Apple’s Cork Office, Ireland

Ireland was ordered to recover the money after the commissioner said last August that the country had allowed Apple to “pay substantially less tax than other businesses”.

It said Apple’s tax arrangement had enabled one subsidiary, Apple Sales International, to pay 0.005% tax in 2014 – just £50 in taxes on every £1m of profit.

The probe found profits were routed via Ireland to virtual head offices that had no employees, no premises and carried out no real activities.

These profits were not subject to tax in any country under provisions of Irish law no longer in force.

The commissioner, Margrethe Vestager, said on Wednesday: “More than one year after the commission adopted this decision, Ireland has still not recovered the money, also not in part.

“We of course understand that recovery in certain cases may be more complex than in others, and we are always ready to assist.

“But member states need to make sufficient progress to restore competition.”

The commissioner said the deadline to recover the money was 3 January 2017, but that Ireland was still working out the exact amount illegally paid to Apple.

It will now be referred to the European Court of Justice.

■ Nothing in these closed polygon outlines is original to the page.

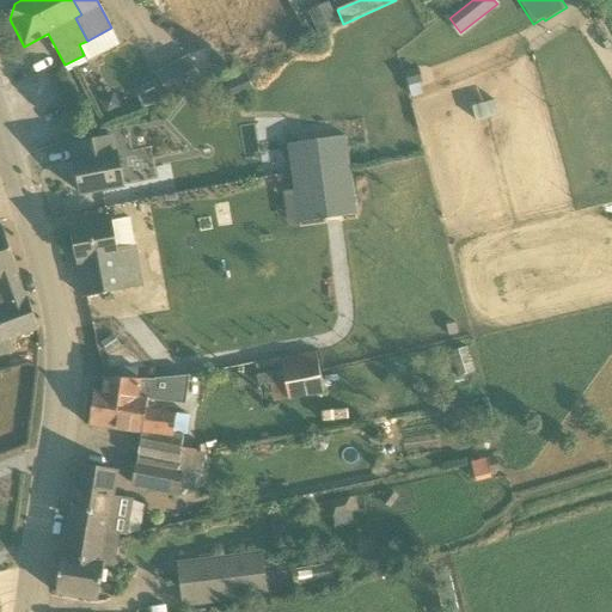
[(312,7),(317,30),(337,26),(331,4),(312,7)]
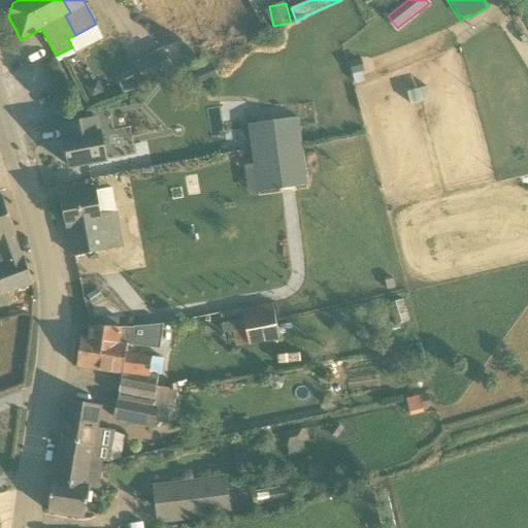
[(124,94),(144,84),(145,86),(197,59),(186,36),(134,63),(136,68),(117,78),(124,94)]
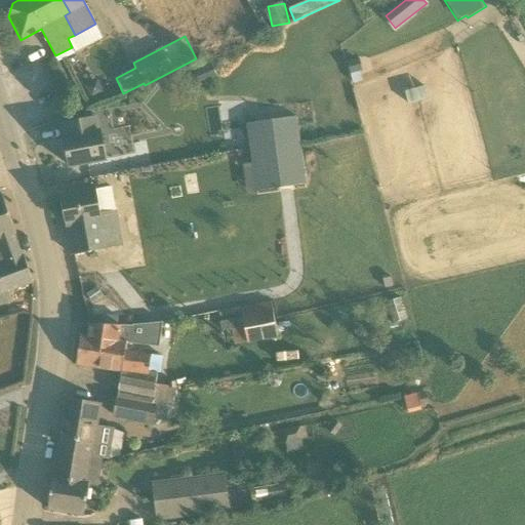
[(95,117),(63,123),(66,137),(64,137),(64,142),(67,140),(68,147),(66,148),(69,166),(106,159),(99,131),(97,131),(95,117)]
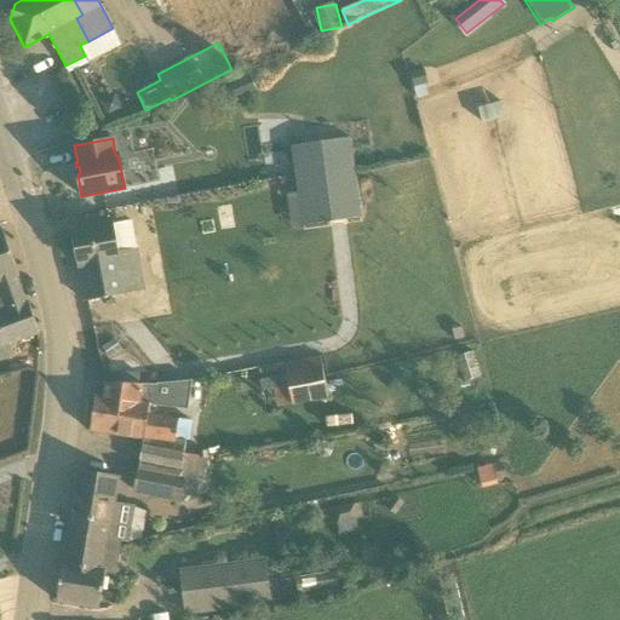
[(360,218),(350,143),(292,150),(303,227),(360,218)]
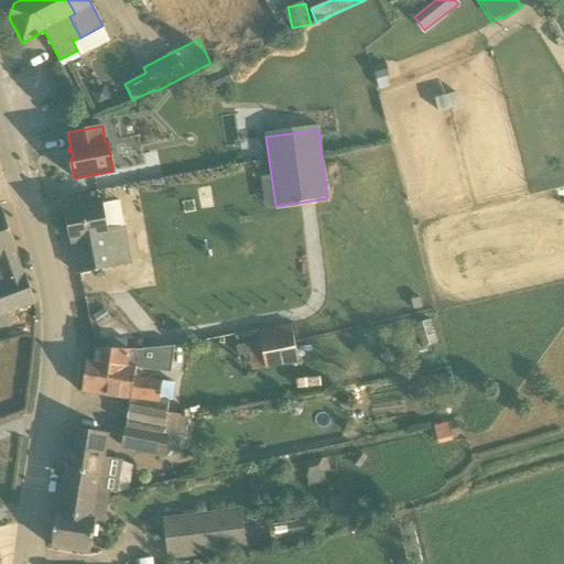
[(77,273),(79,273),(131,263),(123,226),(108,229),(102,203),(64,210),(71,242),(72,242),(77,273)]
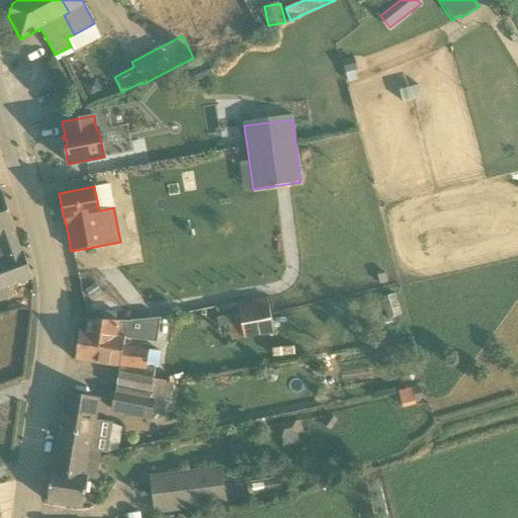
[(15,230),(2,192),(0,192),(0,243),(5,258),(0,259),(0,287),(32,277),(23,252),(21,253),(12,231),(15,230)]
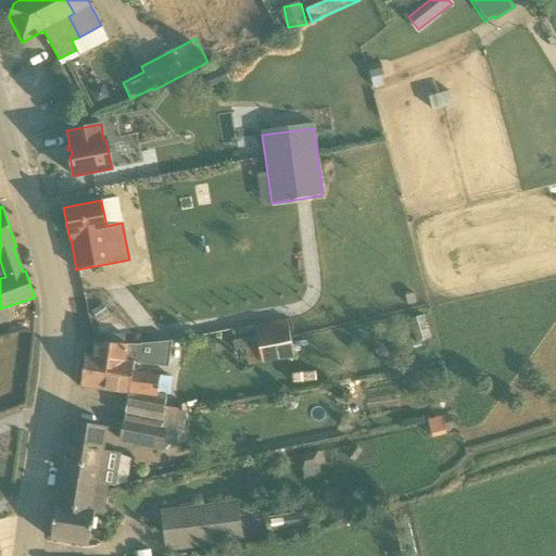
[(108,313),(102,304),(91,312),(97,320),(108,313)]
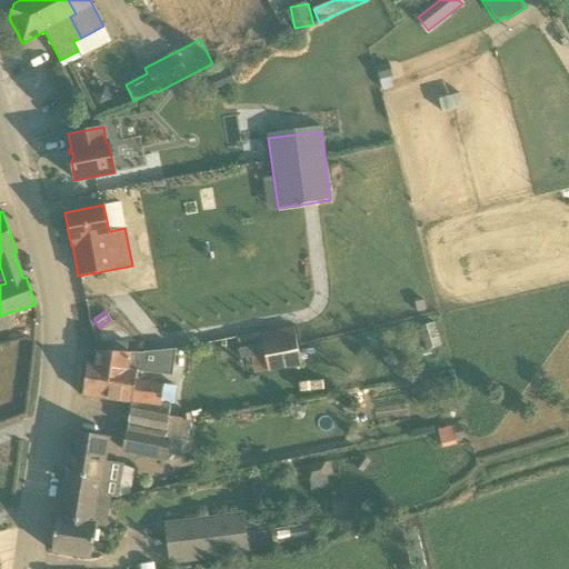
[(268,370),(301,365),(293,327),(261,333),(268,370)]
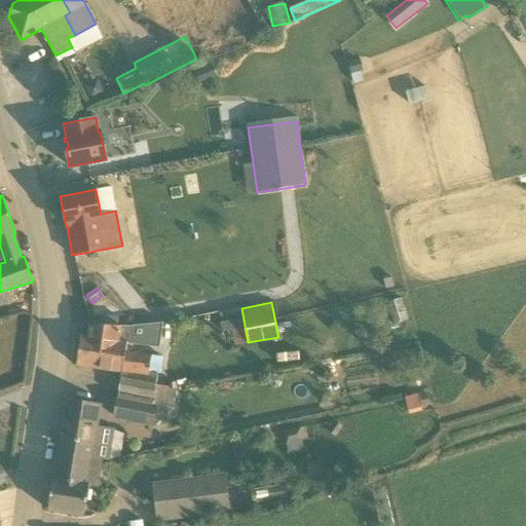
[(121,371),(118,397),(168,407),(173,407),(177,389),(171,388),(172,386),(155,385),(157,373),(149,372),(151,355),(125,351),(126,343),(134,344),(134,326),(88,324),(86,336),(80,335),(76,365),(121,371)]
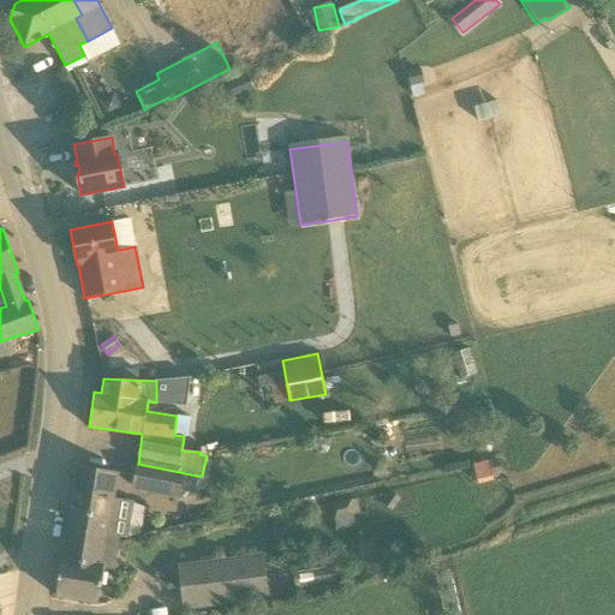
[(197,476),(138,464),(136,464),(131,489),(180,497),(181,491),(193,494),(197,476)]
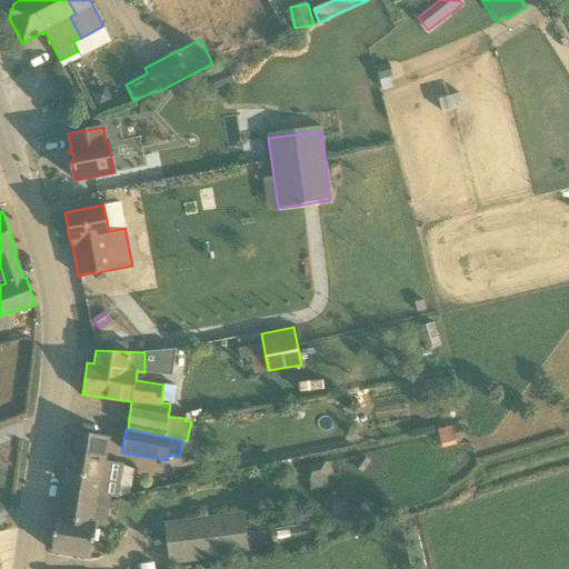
[(100,495),(108,497),(116,498),(121,465),(103,461),(108,438),(72,431),(62,489),(100,495)]
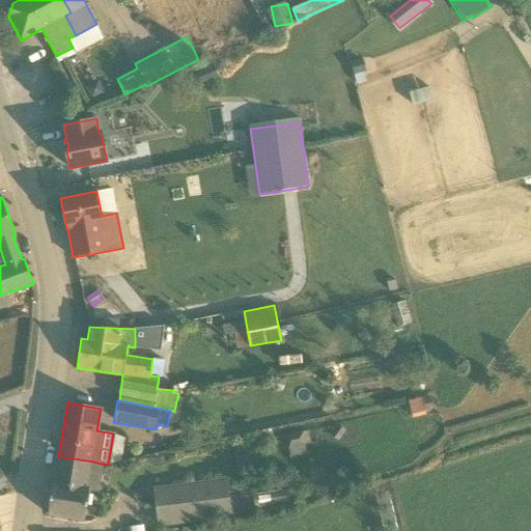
[(285,434),(285,452),(303,453),(303,434),(285,434)]
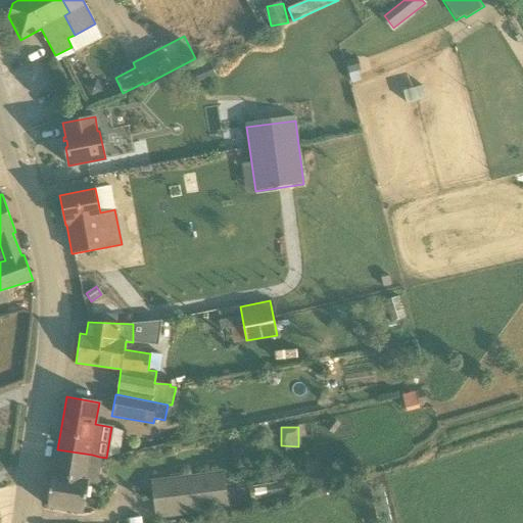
[(83,513),(88,483),(92,455),(57,449),(47,507),(83,513)]
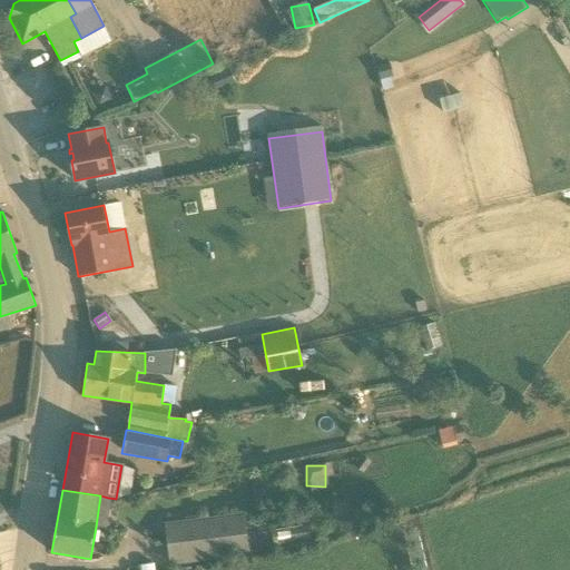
[(247,533),(245,514),(185,522),(187,538),(167,541),(169,563),(269,551),(267,533),(254,534),(254,532),(247,533)]
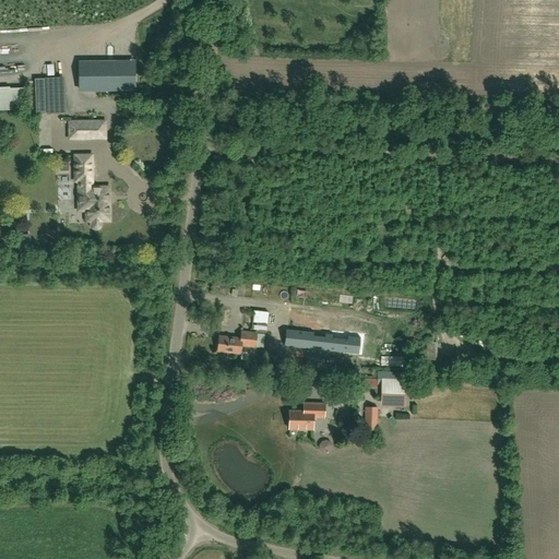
[(129,88),(129,63),(79,63),(79,90),(129,88)]
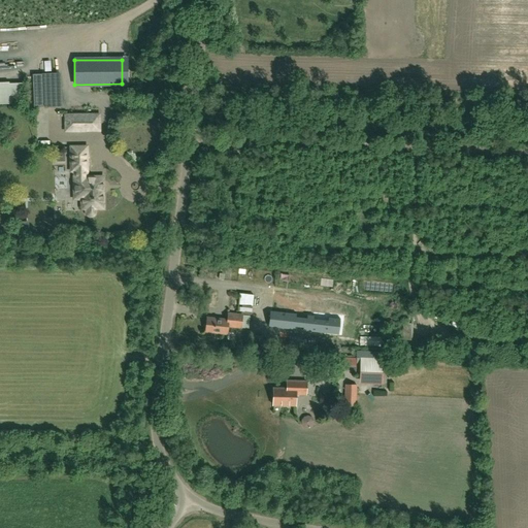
[(59,73),(33,74),(35,106),(44,106),(44,107),(61,107),(59,73)]
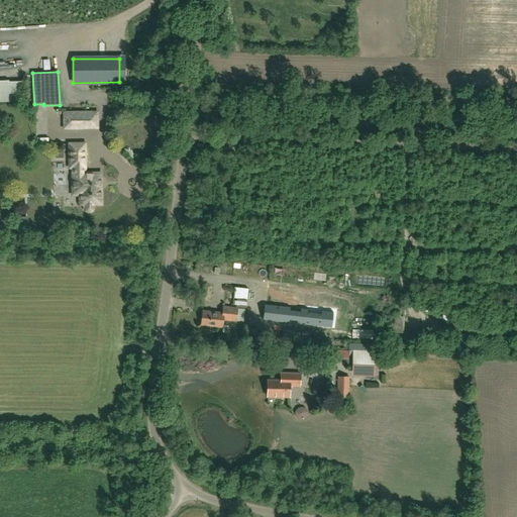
[(64,128),(97,128),(97,113),(64,113),(64,128)]
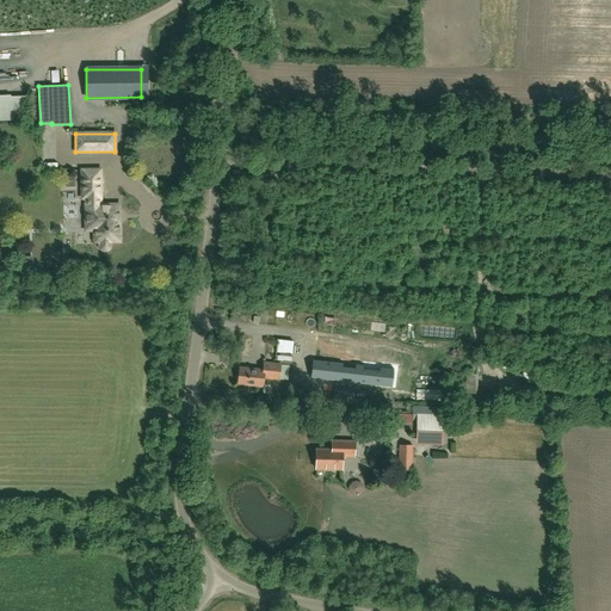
[(119,242),(119,214),(119,204),(100,205),(100,198),(100,170),(81,170),(81,198),(85,198),(85,205),(86,230),(94,230),(94,241),(94,242),(99,242),(99,245),(99,247),(100,250),(104,251),(106,251),(109,250),(110,247),(111,245),(111,242),(119,242)]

Apple has had a base in Cork since 1980 and employs around 6,000 people in Ireland.

The sum to be paid by Apple is 40 times bigger than any previous demand in such a case.

The Irish government called the commissioner’s decision “wholly unnecessary” and said that it does not accept its analysis of Apple’s tax arrangements.

Apple chief executive Tim Cook said last year that the ruling would have a “profound and harmful effect” on investment and job creation in Europe and that the company paid all the taxes it owed in all the countries where it operated.

The decision comes as the European Commission also ordered Amazon to pay around €250m (£220m) in back taxes after finding it had benefited from an illegal tax state aid deal with Luxembourg.